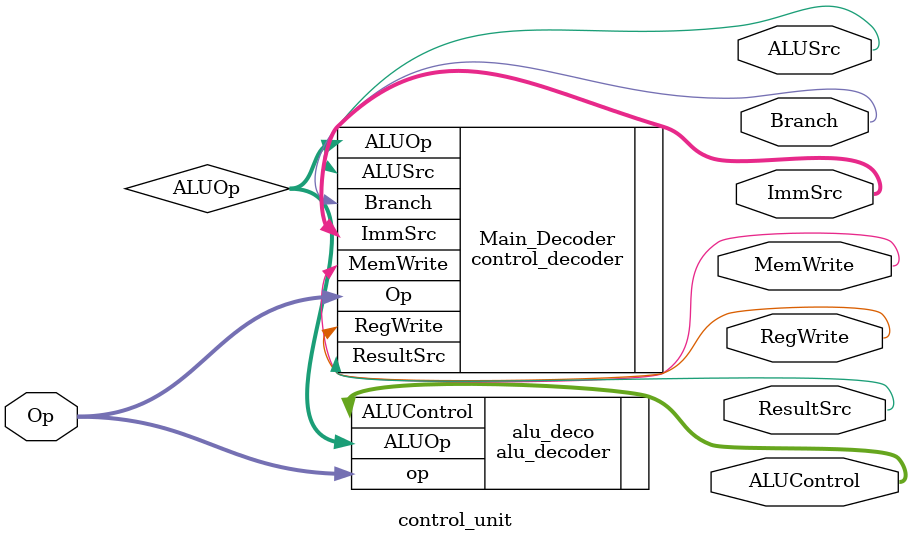
<source format=sv>
module control_unit(input logic [3:0]Op,
								 output logic RegWrite,ALUSrc,MemWrite,ResultSrc,Branch,
								 output logic [1:0]ImmSrc,
								 output logic [2:0]ALUControl);

    logic [1:0]ALUOp;

    control_decoder Main_Decoder(
                .Op(Op),
                .RegWrite(RegWrite),
                .ImmSrc(ImmSrc),
                .MemWrite(MemWrite),
                .ResultSrc(ResultSrc),
                .Branch(Branch),
                .ALUSrc(ALUSrc),
                .ALUOp(ALUOp)
    );

    alu_decoder alu_deco(
                            .ALUOp(ALUOp),
                            .op(Op),
                            .ALUControl(ALUControl)
    );


endmodule
</source>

Exercise details: What lines above contain the word "Branch"? Return each such line.

Answer to this task:
								 output logic RegWrite,ALUSrc,MemWrite,ResultSrc,Branch,
                .Branch(Branch),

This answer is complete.